Work request
Reproduce the data that follows character for character, but omit its pictures.
□ □ □
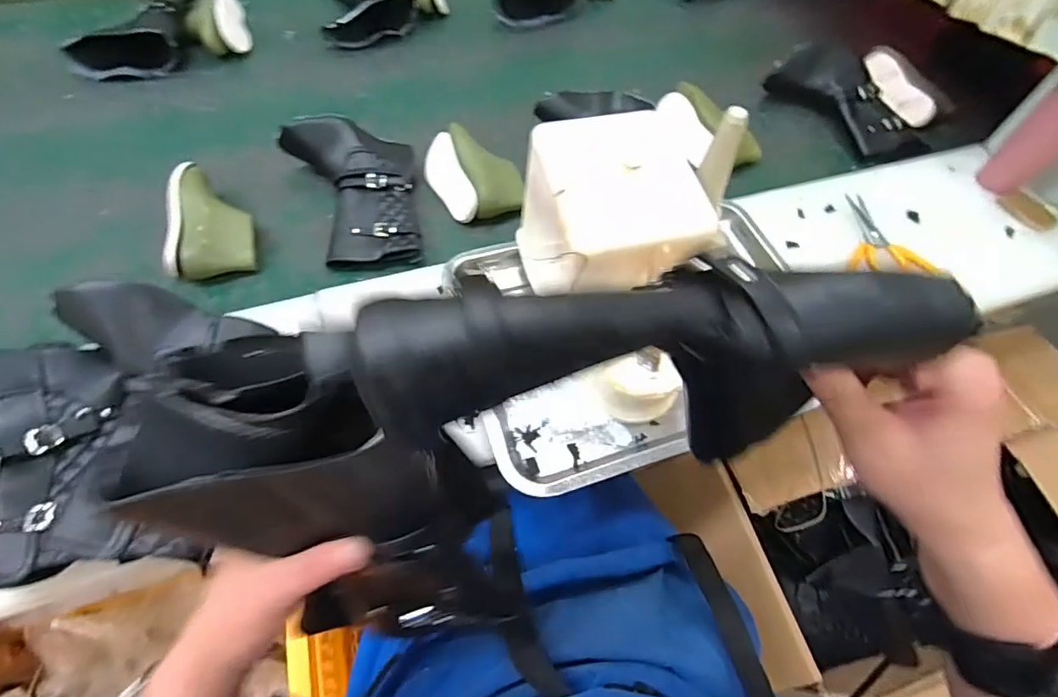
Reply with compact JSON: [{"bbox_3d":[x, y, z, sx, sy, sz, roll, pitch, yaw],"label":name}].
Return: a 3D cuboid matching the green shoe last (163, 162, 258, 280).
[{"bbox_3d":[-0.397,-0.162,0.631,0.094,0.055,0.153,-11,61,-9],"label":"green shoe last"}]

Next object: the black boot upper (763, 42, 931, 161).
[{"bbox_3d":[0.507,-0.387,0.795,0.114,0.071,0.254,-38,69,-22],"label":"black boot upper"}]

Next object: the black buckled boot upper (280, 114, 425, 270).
□ □ □
Solution for this problem
Reply with compact JSON: [{"bbox_3d":[x, y, z, sx, sy, sz, roll, pitch, yaw],"label":name}].
Return: a 3D cuboid matching the green shoe last (163, 162, 258, 280).
[{"bbox_3d":[-0.397,-0.162,0.631,0.094,0.055,0.153,-11,61,-9],"label":"green shoe last"}]

Next object: the black boot upper (763, 42, 931, 161).
[{"bbox_3d":[0.507,-0.387,0.795,0.114,0.071,0.254,-38,69,-22],"label":"black boot upper"}]

Next object: the black buckled boot upper (280, 114, 425, 270).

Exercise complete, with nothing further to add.